Harnas.id – Presiden Rusia Vladimir Putin memimpin latihan kekuatan nuklir besar-besaran, menampilkan peluncuran rudal dalam simulasi serangan balasan di tengah meningkatnya ketegangan dengan negara-negara Barat terkait perang di Ukraina.
“Mengingat meningkatnya ketegangan geopolitik dan munculnya ancaman dan risiko eksternal baru, penting untuk memiliki kekuatan strategis yang modern dan selalu siap digunakan,” ujar Putin, sebagaimana dikutip oleh Al Jazeera.
Menteri Pertahanan Rusia, Andrei Belousov, dalam pernyataan yang disiarkan di televisi, mengatakan latihan ini bertujuan untuk berlatih melancarkan “serangan nuklir besar-besaran oleh pasukan ofensif strategis sebagai respons terhadap serangan nuklir oleh musuh.” Latihan tersebut melibatkan “tiga serangkai” nuklir Rusia, yakni rudal yang diluncurkan dari darat, laut, dan udara.
Latihan mencakup peluncuran rudal balistik antarbenua Yars dari Kosmodrom Plesetsk di Rusia barat laut menuju Kamchatka di Timur Jauh, peluncuran rudal balistik Sineva dan Bulava dari kapal selam, serta rudal jelajah dari pesawat pembom strategis, seperti dikonfirmasi oleh Kementerian Pertahanan Rusia.
Latihan ini berlangsung di momen kritis bagi Rusia yang semakin terlibat dalam konflik dengan Ukraina.
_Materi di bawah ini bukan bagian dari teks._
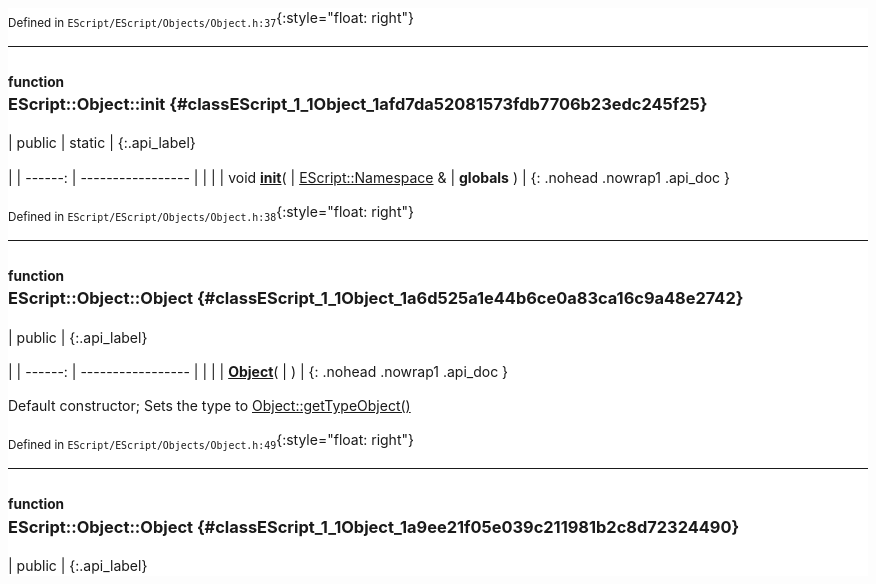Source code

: 

<sub>Defined in `EScript/EScript/Objects/Object.h:37`</sub>{:style="float: right"}

-------------------------------------------------------------------

### <small>function</small><br/> EScript::Object::init {#classEScript_1_1Object_1afd7da52081573fdb7706b23edc245f25}

| public | static |
{:.api_label}

|
| ------: | ----------------- |
|  |
| void **[init](#classEScript_1_1Object_1afd7da52081573fdb7706b23edc245f25)**( |  [EScript::Namespace](classEScript_1_1Namespace) & | **globals** ) |
{: .nohead .nowrap1 .api_doc }





<sub>Defined in `EScript/EScript/Objects/Object.h:38`</sub>{:style="float: right"}

-------------------------------------------------------------------

### <small>function</small><br/> EScript::Object::Object {#classEScript_1_1Object_1a6d525a1e44b6ce0a83ca16c9a48e2742}

| public |
{:.api_label}

|
| ------: | ----------------- |
|  |
|  **[Object](#classEScript_1_1Object_1a6d525a1e44b6ce0a83ca16c9a48e2742)**( |  ) |
{: .nohead .nowrap1 .api_doc }

Default constructor; Sets the type to [Object::getTypeObject()](classEScript_1_1Object#classEScript_1_1Object_1a536a50edee389929b3b24d756701f2c3) 





<sub>Defined in `EScript/EScript/Objects/Object.h:49`</sub>{:style="float: right"}

-------------------------------------------------------------------

### <small>function</small><br/> EScript::Object::Object {#classEScript_1_1Object_1a9ee21f05e039c211981b2c8d72324490}

| public |
{:.api_label}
Rusia memberi sinyal kepada Barat bahwa Moskow akan merespons jika Amerika Serikat dan sekutunya mengizinkan Ukraina melancarkan serangan rudal jarak jauh ke dalam wilayah Rusia. Pada hari Senin, NATO mengklaim Korea Utara telah mengirim pasukan ke Rusia barat, sebuah tuduhan yang tidak dibantah oleh Moskow.
Putin menegaskan, persenjataan nuklir Rusia adalah “penjamin kedaulatan dan keamanan negara.” Ia mengingatkan, bahwa penggunaan senjata nuklir oleh Rusia akan menjadi “tindakan ekstrem” untuk memastikan keamanannya.
Latihan ini mengikuti latihan lain pada 18 Oktober di wilayah Tver, barat laut Moskow, yang melibatkan pergerakan lapangan dengan rudal balistik antarbenua Yars yang mampu menjangkau kota-kota di AS. Sejak perang dimulai, Rusia telah mengubah sikapnya terhadap perjanjian nuklir utama dan menyebarkan rudal nuklir taktis di Belarus.
NATO menyatakan tidak akan terintimidasi oleh ancaman Rusia, sementara Ukraina menuduh Putin melakukan “pemerasan nuklir.” Bulan lalu, Putin menyetujui perubahan dalam doktrin nuklir Rusia, memperluas skenario penggunaan senjata nuklir. Perubahan ini menyatakan bahwa serangan yang didukung kekuatan nuklir akan dianggap sebagai serangan gabungan, peringatan bagi AS agar tidak membantu Ukraina menyerang jauh ke dalam wilayah Rusia.
Meski demikian, Putin menegaskan bahwa Rusia tidak perlu menggunakan senjata nuklir untuk memenangkan perang di Ukraina. Rusia dan Amerika Serikat saat ini mengendalikan sekitar 88 persen hulu ledak nuklir dunia, menjadikan kedua negara tersebut kekuatan nuklir terbesar global.